● Document segment
#####

Consensus 2018 Hackathon
The consensus from the 2018 hackathon was:
- there are a number of emerging blockchain technology platforms
- that are focused not on the protocol level but on creating additions to the base protocols
- these are workbenches, platform tooling, application environments
There was a number of different hacks that were built over the weekend focusing on supply chain and food with GrowNYC. The stack used by most teams was Hyperleger and Chainpoint.
There was also the emergence of protocols such as Interbit and Nebulas.
Trading infrastructure and technology provided by Alpha Point, there were a few Ethereum dapps focused on ERC721 token standard but not as many as would have expected.
This is the fourth year I have attended this Hackathon. Two years ago it was in the same room at the Microsoft Center and I pitched MicroSaas, an application I built using BlockApps on Azure. Last Year at Deloitte the Hacakthon project I used the IBM Blockchain stack (Fabric and Composer). This year I worked on Hyperledger Fabric, Hyperledger Composer and Chainpoint to build out the growNYC challenge. I embedded UUIDs from Chainpoint into Hyperledger Transactions and then surfaced these in Salesforce as an external object. This combined this security of the public bitcoin blockchain by providing an immutable proof and hash of the data that is mapped to a business network of known participants and assets. I linked specifically a UUID, Proof with a Hyperledger transaction and eventId.
Hyperledger Transaction JSON à
Hash → .submitHashes()
←- UUID /hashes
~ 15 Seconds
UUID → .getProofs()
← CAL Proof /proofs
~ 90 Minutes
UUID → .getProofs()
← BTC Proof
Proof → .verifyProofs()
← Verify /verify
I believe that hashes of telematics can be embedded into the Bitcoin blockchain and in response a proof could be used to validate the transactional data at the time of creation. There is an interesting concept. However it will always be what is the trusted data source in that sense even though the Blockchain is immutable and in a sense secure by both the Bitcoin and Hyperledger hashes, the data in that is used in the hash will need to be trusted. This is the crux is that the data cannot be / is impossible to change later on. It is petrified, as is the hash of the data, as is the proof, and the link to a specific transaction Id.
I believe that there was not as much of a focus on Ethereum app development as there has been in past years. This could have also been because Ethereum developers were at the Ethereal Summit over the weekend. It seems as if the hackathon has moved away from the decentralization movement of using technology combinations of Ethereum and IPFS. It could also be that there were prize and incentives more aligned with supplychain and permissioned blockchain network.

#####

● Records supplied

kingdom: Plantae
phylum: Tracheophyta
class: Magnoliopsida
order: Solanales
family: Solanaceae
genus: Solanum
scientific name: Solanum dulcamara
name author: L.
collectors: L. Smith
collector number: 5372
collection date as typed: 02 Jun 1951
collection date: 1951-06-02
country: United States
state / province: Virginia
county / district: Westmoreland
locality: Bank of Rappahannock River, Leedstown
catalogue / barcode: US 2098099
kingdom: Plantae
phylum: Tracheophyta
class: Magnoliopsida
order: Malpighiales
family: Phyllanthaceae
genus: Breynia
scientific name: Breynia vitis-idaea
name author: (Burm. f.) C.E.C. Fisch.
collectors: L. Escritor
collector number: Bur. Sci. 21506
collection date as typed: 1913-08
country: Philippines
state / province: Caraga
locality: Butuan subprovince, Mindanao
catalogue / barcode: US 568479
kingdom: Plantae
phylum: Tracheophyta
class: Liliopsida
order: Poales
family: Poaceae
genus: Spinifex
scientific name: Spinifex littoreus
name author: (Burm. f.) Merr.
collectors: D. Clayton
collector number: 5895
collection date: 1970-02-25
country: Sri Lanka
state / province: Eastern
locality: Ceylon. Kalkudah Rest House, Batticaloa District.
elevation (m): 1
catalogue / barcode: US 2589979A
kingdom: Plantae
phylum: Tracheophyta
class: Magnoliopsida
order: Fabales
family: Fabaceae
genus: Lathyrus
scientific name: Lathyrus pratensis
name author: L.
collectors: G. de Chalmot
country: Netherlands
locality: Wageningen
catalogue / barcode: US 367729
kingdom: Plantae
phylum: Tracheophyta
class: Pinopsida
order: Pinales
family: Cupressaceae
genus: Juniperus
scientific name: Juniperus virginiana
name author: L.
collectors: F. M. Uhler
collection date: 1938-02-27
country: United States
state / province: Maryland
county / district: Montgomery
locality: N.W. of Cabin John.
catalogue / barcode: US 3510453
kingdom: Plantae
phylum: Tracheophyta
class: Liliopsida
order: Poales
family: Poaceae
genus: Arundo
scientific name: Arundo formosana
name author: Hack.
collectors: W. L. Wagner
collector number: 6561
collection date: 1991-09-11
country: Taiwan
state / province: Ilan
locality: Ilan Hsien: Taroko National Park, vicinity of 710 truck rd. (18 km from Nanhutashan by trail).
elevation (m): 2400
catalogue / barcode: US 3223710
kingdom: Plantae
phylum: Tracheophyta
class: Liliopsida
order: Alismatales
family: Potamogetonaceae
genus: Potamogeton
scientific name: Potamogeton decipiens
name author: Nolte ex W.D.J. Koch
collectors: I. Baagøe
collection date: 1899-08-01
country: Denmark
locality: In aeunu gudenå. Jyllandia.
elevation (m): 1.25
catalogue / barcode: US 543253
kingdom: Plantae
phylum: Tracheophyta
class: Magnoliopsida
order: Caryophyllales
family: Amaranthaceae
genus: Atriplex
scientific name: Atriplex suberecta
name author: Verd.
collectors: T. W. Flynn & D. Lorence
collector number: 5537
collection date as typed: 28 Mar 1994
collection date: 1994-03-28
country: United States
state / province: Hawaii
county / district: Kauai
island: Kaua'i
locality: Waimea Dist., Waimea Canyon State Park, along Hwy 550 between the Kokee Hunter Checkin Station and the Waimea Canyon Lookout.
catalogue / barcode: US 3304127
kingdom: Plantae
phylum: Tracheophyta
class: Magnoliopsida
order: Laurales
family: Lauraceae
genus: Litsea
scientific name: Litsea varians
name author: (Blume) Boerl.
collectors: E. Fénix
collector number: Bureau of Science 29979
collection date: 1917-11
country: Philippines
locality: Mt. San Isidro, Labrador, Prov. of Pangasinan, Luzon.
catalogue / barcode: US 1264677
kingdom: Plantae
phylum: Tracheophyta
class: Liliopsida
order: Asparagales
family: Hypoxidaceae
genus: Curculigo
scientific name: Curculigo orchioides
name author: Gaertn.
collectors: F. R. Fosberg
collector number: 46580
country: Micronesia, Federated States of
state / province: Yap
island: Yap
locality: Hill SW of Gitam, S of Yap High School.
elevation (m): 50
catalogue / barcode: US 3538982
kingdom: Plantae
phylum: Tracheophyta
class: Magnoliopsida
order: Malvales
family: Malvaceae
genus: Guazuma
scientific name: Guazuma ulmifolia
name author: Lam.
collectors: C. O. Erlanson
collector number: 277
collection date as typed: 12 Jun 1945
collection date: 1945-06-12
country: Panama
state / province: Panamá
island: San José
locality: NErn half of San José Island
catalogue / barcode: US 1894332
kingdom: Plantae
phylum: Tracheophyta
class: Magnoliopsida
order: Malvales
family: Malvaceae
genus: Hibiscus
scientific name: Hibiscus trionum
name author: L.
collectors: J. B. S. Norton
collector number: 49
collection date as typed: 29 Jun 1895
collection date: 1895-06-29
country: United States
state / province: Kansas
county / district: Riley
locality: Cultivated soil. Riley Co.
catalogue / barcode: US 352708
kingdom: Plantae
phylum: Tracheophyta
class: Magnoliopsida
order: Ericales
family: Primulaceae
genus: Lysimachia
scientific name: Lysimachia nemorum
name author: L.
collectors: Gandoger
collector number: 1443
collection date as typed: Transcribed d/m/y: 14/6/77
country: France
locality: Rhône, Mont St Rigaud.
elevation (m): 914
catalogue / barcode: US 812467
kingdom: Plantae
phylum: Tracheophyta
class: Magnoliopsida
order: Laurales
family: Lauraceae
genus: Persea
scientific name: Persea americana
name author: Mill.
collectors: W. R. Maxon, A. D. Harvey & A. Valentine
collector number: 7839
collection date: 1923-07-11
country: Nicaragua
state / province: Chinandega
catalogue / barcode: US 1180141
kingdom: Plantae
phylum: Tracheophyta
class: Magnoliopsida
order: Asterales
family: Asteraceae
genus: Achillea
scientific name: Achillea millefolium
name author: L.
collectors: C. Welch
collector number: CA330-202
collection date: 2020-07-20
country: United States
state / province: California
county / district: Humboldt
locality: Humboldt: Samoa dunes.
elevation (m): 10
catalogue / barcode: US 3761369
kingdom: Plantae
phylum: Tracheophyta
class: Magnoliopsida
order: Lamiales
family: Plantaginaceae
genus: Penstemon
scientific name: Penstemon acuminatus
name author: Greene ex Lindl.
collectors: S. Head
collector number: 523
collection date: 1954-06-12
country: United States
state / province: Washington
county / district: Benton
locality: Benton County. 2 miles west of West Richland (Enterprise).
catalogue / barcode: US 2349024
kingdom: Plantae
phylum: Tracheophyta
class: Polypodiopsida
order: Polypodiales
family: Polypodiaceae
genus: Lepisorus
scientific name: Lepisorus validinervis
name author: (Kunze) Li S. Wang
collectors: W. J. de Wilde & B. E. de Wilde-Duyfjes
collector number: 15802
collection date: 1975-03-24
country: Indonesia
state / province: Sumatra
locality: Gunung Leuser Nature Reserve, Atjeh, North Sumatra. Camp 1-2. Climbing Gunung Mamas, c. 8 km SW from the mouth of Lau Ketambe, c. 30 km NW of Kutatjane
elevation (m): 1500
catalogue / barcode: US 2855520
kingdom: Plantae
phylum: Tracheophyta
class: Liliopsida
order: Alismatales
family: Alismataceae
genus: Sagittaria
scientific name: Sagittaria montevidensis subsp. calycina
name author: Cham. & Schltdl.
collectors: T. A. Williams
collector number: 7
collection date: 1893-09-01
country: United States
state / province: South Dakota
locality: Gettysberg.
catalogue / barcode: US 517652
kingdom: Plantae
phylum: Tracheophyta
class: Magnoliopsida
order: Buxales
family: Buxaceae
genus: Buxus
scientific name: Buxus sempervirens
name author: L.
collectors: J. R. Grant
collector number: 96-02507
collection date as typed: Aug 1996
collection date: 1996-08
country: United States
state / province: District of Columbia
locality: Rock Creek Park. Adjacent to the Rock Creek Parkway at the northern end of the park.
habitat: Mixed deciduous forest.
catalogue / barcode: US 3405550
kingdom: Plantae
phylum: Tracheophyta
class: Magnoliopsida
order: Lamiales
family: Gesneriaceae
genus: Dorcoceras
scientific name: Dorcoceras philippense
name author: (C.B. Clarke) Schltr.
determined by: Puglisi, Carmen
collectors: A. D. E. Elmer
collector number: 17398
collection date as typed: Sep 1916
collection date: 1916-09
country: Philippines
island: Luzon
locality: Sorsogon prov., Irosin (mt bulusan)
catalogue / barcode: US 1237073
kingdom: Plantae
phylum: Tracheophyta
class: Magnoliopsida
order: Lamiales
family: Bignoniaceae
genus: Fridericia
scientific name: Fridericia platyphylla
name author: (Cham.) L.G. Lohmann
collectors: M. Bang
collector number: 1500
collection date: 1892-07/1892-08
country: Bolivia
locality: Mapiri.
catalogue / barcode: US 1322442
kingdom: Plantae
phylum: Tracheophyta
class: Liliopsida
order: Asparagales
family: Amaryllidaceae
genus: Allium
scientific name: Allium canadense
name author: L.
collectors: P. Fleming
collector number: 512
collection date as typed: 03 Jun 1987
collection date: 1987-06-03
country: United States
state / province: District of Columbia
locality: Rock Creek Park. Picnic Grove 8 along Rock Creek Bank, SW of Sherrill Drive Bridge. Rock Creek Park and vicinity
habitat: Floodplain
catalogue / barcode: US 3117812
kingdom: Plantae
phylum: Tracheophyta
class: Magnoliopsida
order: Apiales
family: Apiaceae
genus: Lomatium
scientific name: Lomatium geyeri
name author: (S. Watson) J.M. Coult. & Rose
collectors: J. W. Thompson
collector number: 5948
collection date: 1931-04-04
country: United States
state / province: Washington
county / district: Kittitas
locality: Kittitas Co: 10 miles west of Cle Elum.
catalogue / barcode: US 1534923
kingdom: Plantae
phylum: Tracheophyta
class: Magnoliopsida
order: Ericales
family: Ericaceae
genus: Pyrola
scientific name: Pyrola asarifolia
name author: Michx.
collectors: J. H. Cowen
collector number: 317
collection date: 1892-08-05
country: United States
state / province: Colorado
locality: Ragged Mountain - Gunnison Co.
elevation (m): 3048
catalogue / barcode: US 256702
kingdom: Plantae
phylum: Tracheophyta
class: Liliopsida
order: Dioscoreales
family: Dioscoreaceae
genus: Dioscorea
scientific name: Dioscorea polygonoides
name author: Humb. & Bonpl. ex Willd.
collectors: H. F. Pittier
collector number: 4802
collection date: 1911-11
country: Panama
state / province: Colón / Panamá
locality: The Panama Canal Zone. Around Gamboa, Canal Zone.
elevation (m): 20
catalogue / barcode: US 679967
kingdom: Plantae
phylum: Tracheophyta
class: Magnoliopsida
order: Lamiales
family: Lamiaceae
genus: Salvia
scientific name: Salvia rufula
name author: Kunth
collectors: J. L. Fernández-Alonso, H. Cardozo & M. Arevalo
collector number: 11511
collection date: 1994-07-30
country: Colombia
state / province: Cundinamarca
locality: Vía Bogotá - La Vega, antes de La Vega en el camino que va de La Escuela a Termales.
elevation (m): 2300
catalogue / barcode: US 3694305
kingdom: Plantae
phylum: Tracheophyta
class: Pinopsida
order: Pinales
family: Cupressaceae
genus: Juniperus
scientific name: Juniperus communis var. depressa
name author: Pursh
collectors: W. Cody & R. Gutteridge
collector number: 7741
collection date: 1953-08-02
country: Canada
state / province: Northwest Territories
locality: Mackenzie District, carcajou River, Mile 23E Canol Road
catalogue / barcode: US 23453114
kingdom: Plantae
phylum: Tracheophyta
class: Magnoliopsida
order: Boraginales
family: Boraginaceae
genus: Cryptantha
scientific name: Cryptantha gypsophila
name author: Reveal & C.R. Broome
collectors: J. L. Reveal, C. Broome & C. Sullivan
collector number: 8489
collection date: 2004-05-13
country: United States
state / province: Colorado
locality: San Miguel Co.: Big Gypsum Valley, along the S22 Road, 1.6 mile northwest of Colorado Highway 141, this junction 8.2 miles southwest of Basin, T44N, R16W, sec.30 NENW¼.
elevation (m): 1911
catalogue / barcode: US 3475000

#####

● What this task involves
Pick up the Consensus 2018 hackathon write-up after its final sentence and carry it forward.

● Written response
In seeing this evolve over the past few years I have some thoughts.
The first year everyone, was building on Bitcoin there was maybe 15 teams an two of the teams built on Ethereum back then. The year after the majority of the projects focused on Ethereum development, last year there was a good balance of Ethereum and Hyperledger and this year it was mostly Hyperledger.
I think reasoning about the blockchain use cases as participants, assets, and transactions is a much different view and style towards blockchain development that contract oriented programming on the EVM.
It is a much different set of tooling and workflows as well.
One of the interesting things that was launched was the Azure Blockchain Workbench. Though I have not had a chance to work with it yet, it seems to be a way that Microsoft is moving up from just providing the nodes as a services for various protocols.
I was surprised there was not as much focus on new types of ERC standards. There is a ton of innovation happening right now with the Token standards and the Ethereum network. My overall sentiment is that Ethereum has captured the ground swell across the board for development and is creating things that have truly never been able to be done before on the web.
A part of me though I like using the Hyperledger stack to model out the business networks finds myself trying to rationalize things like being able to upsert existing records that have been written to the chain and build smart contracts when it is really not a contract oriented network.
Ethereum has been created out of this need and digitally enforceable agreements are now the foundation of the most innovative, cutting edge, and well funded projects in the world. Some other notes were platforms like EOS, Lisk, Cardano were not actively used at the Hackathon.
The hackathon developer versus the protocol developer is also a very distinct difference.
In that there are engineers working to make these networks scale and work in the future while there are application developers hoping that they figure it out soon.One project I wish that I had worked on over the weekend was Quorum. I want to get a better understanding of how to setup Quorum nodes an integrate them into Salesforce.
The next two protocols that I am going to develop applications on will be Quorum and R3 Corda.
The emergence of multiple protocols that enable decentralized application development has accelerated. Regardless of the protocol, there still will nee to be core programming of the contract logic, transaction logic, figuring out things such as certificate and key management, data persistence, authorization.
I think the most innovative project was tinder for cryptokitties, swipe left or right for the cryptokitties, and you can chat to bid and negotiate.
Until next year.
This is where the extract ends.